Designing nickelate superconductors with $d^8$ configuration exploiting mixed-anion strategy

TL;DR

This paper proposes a theoretical design for a new nickelate superconductor with a $d^8$ electron configuration, using a mixed-anion strategy to enhance superconductivity by manipulating orbital energy differences.

Contribution

The study introduces a novel approach to designing nickelate superconductors with $d^8$ configuration by employing mixed-anion strategies to modify orbital energies.

Findings

Enlarging the energy difference between $3d_{x^2-y^2}$ and other $3d$ orbitals promotes superconductivity.

Incorporating halogens or hydrogen as out-of-plane anions creates incipient bands near the Fermi level.
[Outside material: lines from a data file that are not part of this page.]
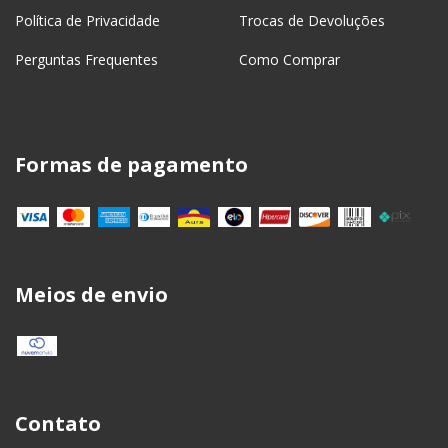
Política de Privacidade
Trocas de Devoluções
Perguntas Frequentes
Como Comprar
Formas de pagamento
Meios de envio
Contato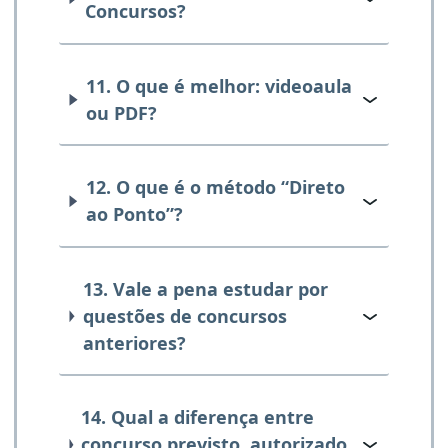
Concursos?
11. O que é melhor: videoaula
ou PDF?
12. O que é o método “Direto
ao Ponto”?
13. Vale a pena estudar por
questões de concursos
anteriores?
14. Qual a diferença entre
concurso previsto, autorizado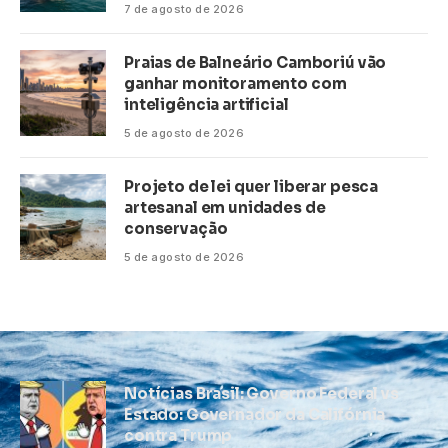
7 de agosto de 2026
Praias de Balneário Camboriú vão
ganhar monitoramento com
inteligência artificial
5 de agosto de 2026
Projeto de lei quer liberar pesca
artesanal em unidades de
conservação
5 de agosto de 2026
Notícias Brasil: Governo Federal vs
Estado: Governador da Califórnia
contra Trump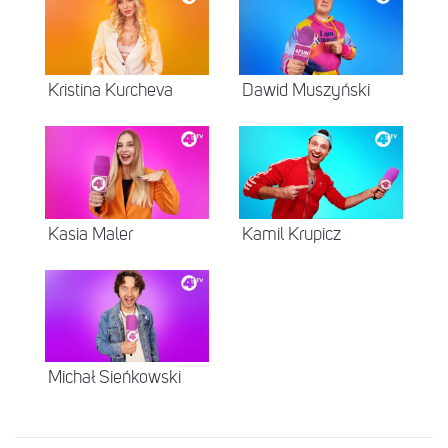
Kristina Kurcheva
Dawid Muszyński
Kasia Maler
Kamil Krupicz
Michał Sieńkowski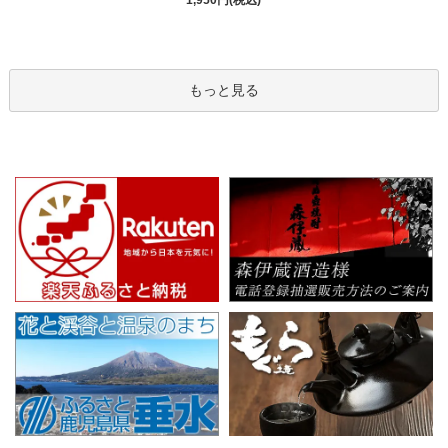
1,950円(税込)
もっと見る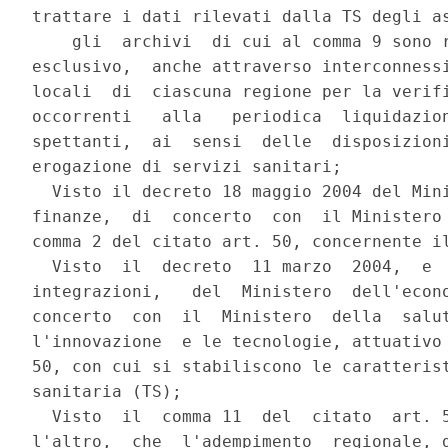
trattare i dati rilevati dalla TS degli as
    gli  archivi  di cui al comma 9 sono r
esclusivo,  anche attraverso interconnessi
locali  di  ciascuna regione per la verifi
occorrenti   alla   periodica  liquidazion
spettanti,  ai  sensi  delle  disposizioni
erogazione di servizi sanitari;

  Visto il decreto 18 maggio 2004 del Mini
finanze,  di  concerto  con  il Ministero 
comma 2 del citato art. 50, concernente il
  Visto  il  decreto  11 marzo  2004,  e  
integrazioni,   del  Ministero  dell'econo
concerto  con  il  Ministero  della  salut
l'innovazione  e le tecnologie, attuativo 
50, con cui si stabiliscono le caratterist
sanitaria (TS);

  Visto  il  comma 11  del  citato  art. 5
l'altro,  che  l'adempimento  regionale, d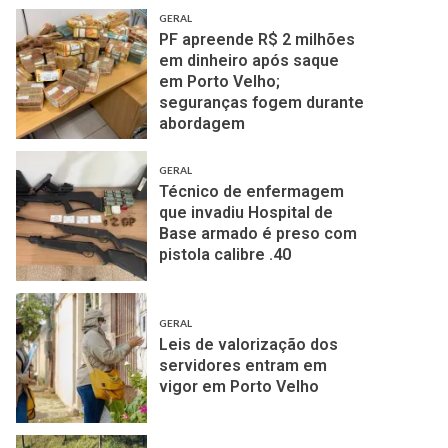
GERAL
PF apreende R$ 2 milhões
em dinheiro após saque
em Porto Velho;
seguranças fogem durante
abordagem
GERAL
Técnico de enfermagem
que invadiu Hospital de
Base armado é preso com
pistola calibre .40
GERAL
Leis de valorização dos
servidores entram em
vigor em Porto Velho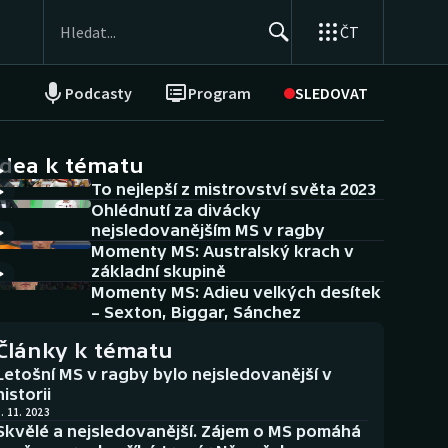
ČT
Podcasty
Program
SLEDOVAT
NEPŘEHLÉDNĚTE
Soutěže
idea k tématu
To nejlepší z mistrovství světa 2023
Historické návraty
Ohlédnutí za divácky
nejsledovanějším MS v ragby
Aplikace ČT sport
Momenty MS: Australský krach v
základní skupině
AZ kvíz
Momenty MS: Adieu velkých desítek
– Sexton, Biggar, Sánchez
Články k tématu
Letošní MS v ragby bylo nejsledovanější v
historii
. 11. 2023
Skvělé a nejsledovanější. Zájem o MS pomáhá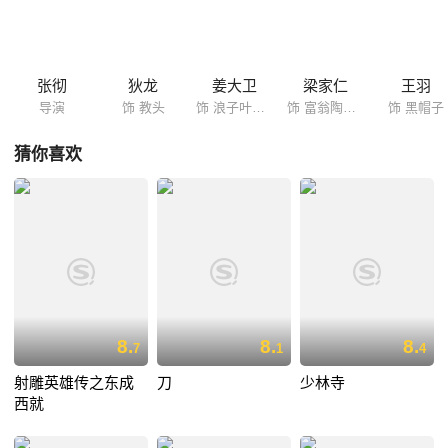
经连番血战，终于杀出重围。只可叹“教头快刀、浪子富翁、学生少爷、熊
虎鹰豹、眼镜烟嘴、长枪难逃”的上海滩十三太保一朝风流云散。
张彻
狄龙
姜大卫
梁家仁
王羽
导演
饰 教头
饰 浪子叶不凡
饰 富翁陶大业
饰 黑帽子
猜你喜欢
8.
8.
8.
7
1
4
射雕英雄传之东成
刀
少林寺
西就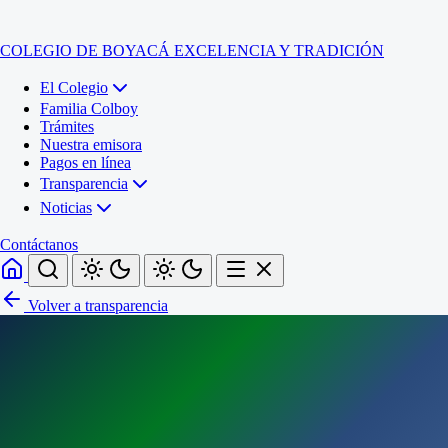
COLEGIO DE BOYACÁ
EXCELENCIA Y TRADICIÓN
El Colegio
Familia Colboy
Trámites
Nuestra emisora
Pagos en línea
Transparencia
Noticias
Contáctanos
Volver a transparencia
Inicio
El Colegio
Familia Colboy
Sede Administrativa
Trámites
Sección Francisco de Paula Santander (Central)
Nuestra emisora
Sección Jose Ignacio de Marquez (Integrada)
Pagos en línea
Sección Santos Acosta (La Cabaña)
Sección Rafael Londoño Barajas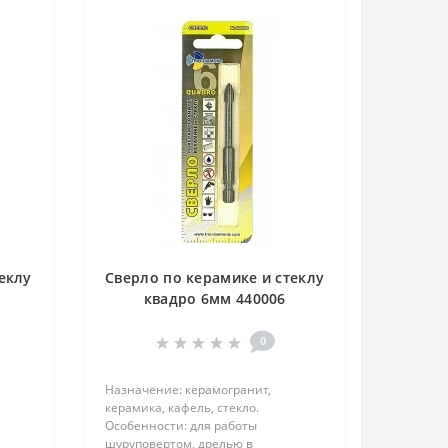
еклу
Сверло по керамике и стеклу
квадро 6мм 440006
0
Назначение: керамогранит,
керамика, кафель, стекло.
Особенности: для работы
шуруповертом, дрелью в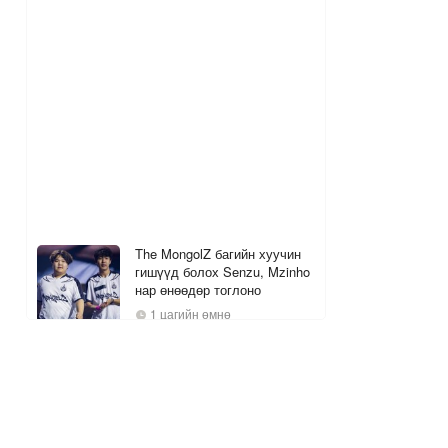
The MongolZ багийн хуучин
гишүүд болох Senzu, Mzinho
нар өнөөдөр тоглоно
1 цагийн өмнө
Амралтын өдрүүдийн цаг
агаарын ТӨЛӨВ
1
1 цагийн өмнө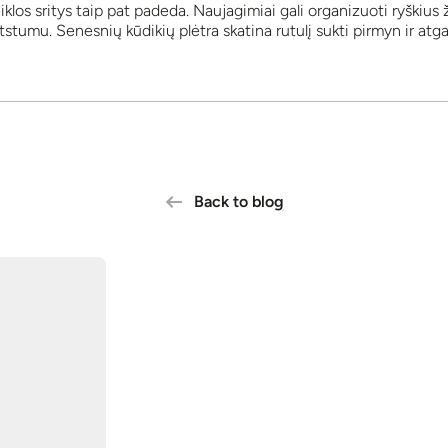
eiklos sritys taip pat padeda. Naujagimiai gali organizuoti ryškius 
stumu. Senesnių kūdikių plėtra skatina rutulį sukti pirmyn ir atgal
Back to blog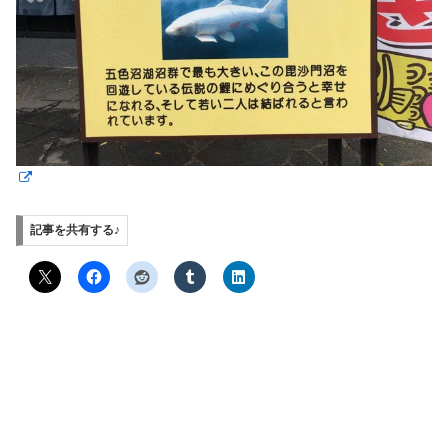
記事を共有する♪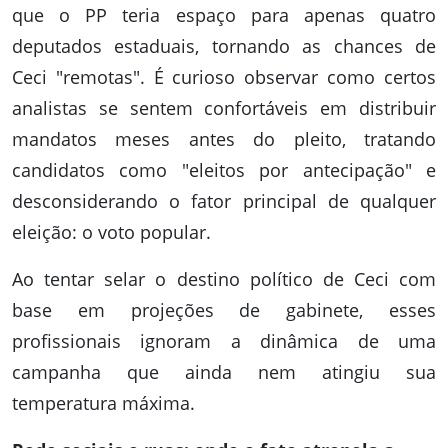
que o PP teria espaço para apenas quatro
deputados estaduais, tornando as chances de
Ceci "remotas". É curioso observar como certos
analistas se sentem confortáveis em distribuir
mandatos meses antes do pleito, tratando
candidatos como "eleitos por antecipação" e
desconsiderando o fator principal de qualquer
eleição: o voto popular.
Ao tentar selar o destino político de Ceci com
base em projeções de gabinete, esses
profissionais ignoram a dinâmica de uma
campanha que ainda nem atingiu sua
temperatura máxima.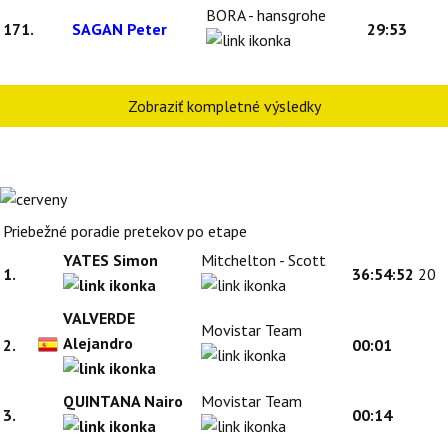
BORA - hansgrohe
171.
SAGAN Peter
29:53
Zobraziť kompletné výsledky
Priebežné poradie pretekov po etape
YATES Simon
Mitchelton - Scott
1.
36:54:52
20
VALVERDE
Movistar Team
Alejandro
2.
00:01
QUINTANA Nairo
Movistar Team
3.
00:14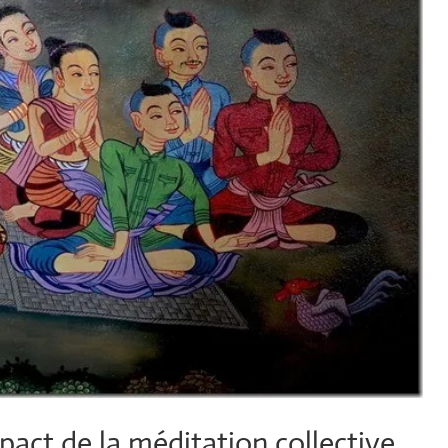
pact de la méditation collective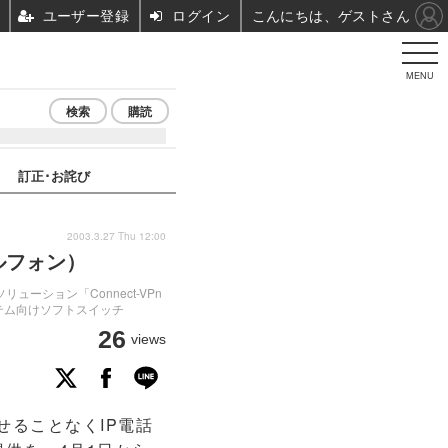
ユーザー登録
ログイン
こんにちは、ゲストさん
MENU
検索
購読
訂正･お詫び
2003.3.27 Thu 12:00
ソルフォン）
ション「Connect-VPn
システム向けソフトスイッチ
26
views
ることなくIP電話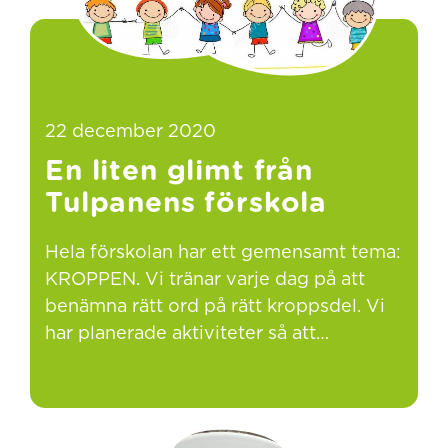
22 december 2020
En liten glimt från
Tulpanens förskola
Hela förskolan har ett gemensamt tema:
KROPPEN. Vi tränar varje dag på att
benämna rätt ord på rätt kroppsdel. Vi
har planerade aktiviteter så att…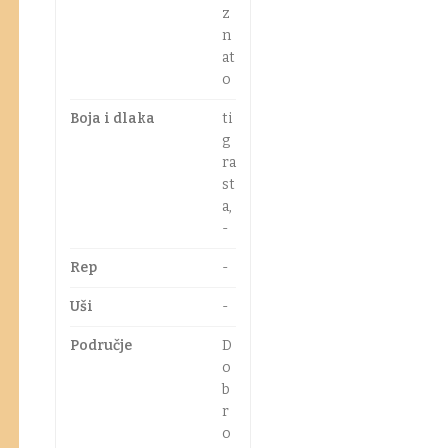
z
n
at
o
Boja i dlaka
ti
g
ra
st
a,
-
Rep
-
Uši
-
Područje
D
o
b
r
o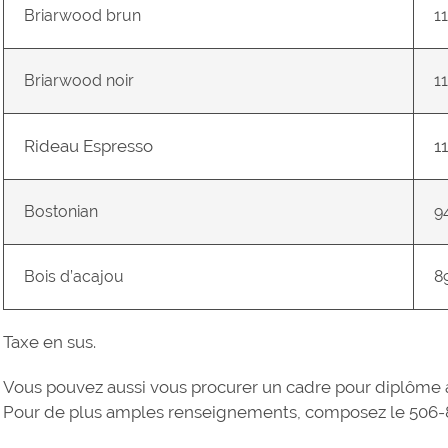
Briarwood brun
1
Briarwood noir
1
Rideau Espresso
1
Bostonian
9
Bois d’acajou
8
Taxe en sus.
Vous pouvez aussi vous procurer un cadre pour diplôme 
Pour de plus amples renseignements, composez le 506-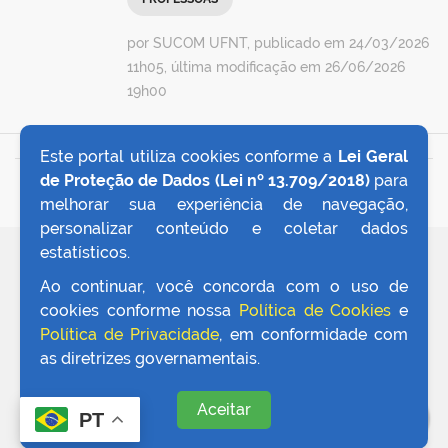
por SUCOM UFNT, publicado em 24/03/2026
11h05, última modificação em 26/06/2026
19h00
Este portal utiliza cookies conforme a
Lei Geral
de Proteção de Dados (Lei nº 13.709/2018)
para
VOLTAR AO TOPO
melhorar sua experiência de navegação,
personalizar conteúdo e coletar dados
estatísticos.
REDES SOCIAIS
Ao continuar, você concorda com o uso de
cookies conforme nossa
Política de Cookies
e
Política de Privacidade
, em conformidade com
as diretrizes governamentais.
Aceitar
PT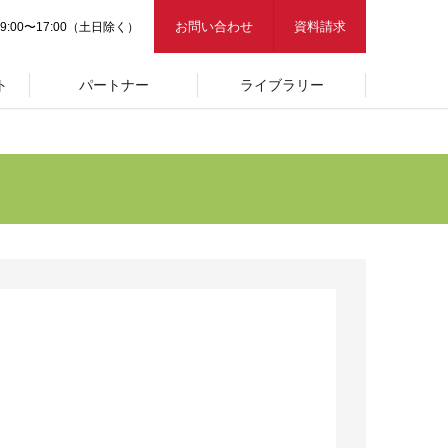
お問い合わせ
資料請求
9:00〜17:00（土日除く）
ト
パートナー
ライブラリー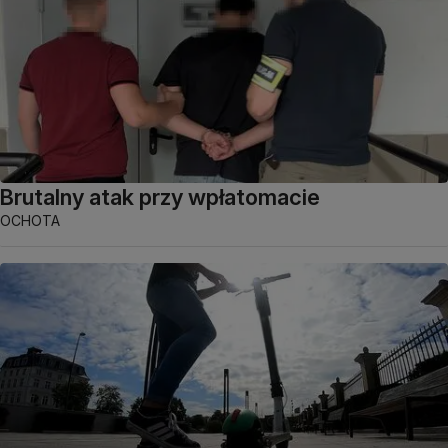
Brutalny atak przy wpłatomacie
OCHOTA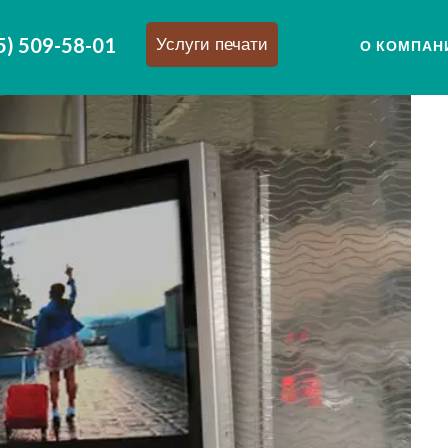
5) 509-58-01
Услуги печати
О КОМПАН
The proposed design may be relevant to the recently discovered (Nd,Sr)NiO$_2$ superconductor.

Abstract

Inspired by a recently proposed superconducting mechanism for a new cuprate superconductor Ba$_2$CuO$_{3+\delta}$, we theoretically design an unconventional nickelate superconductor with $d^8$ electron configuration. Our strategy is to enlarge the on-site energy difference between $3d_{x^2-y^2}$ and other $3d$ orbitals by adopting halogens or hydrogen as out-of-plane anions, so that the $3d$ bands other than $d_{x^-y^2}$ lie just below the Fermi level for the $d^8$ configuration, acting as incipient bands that enhance superconductivity. We also discuss a possible relevance of the present proposal to the recently discovered superconductor (Nd,Sr)NiO$_2$.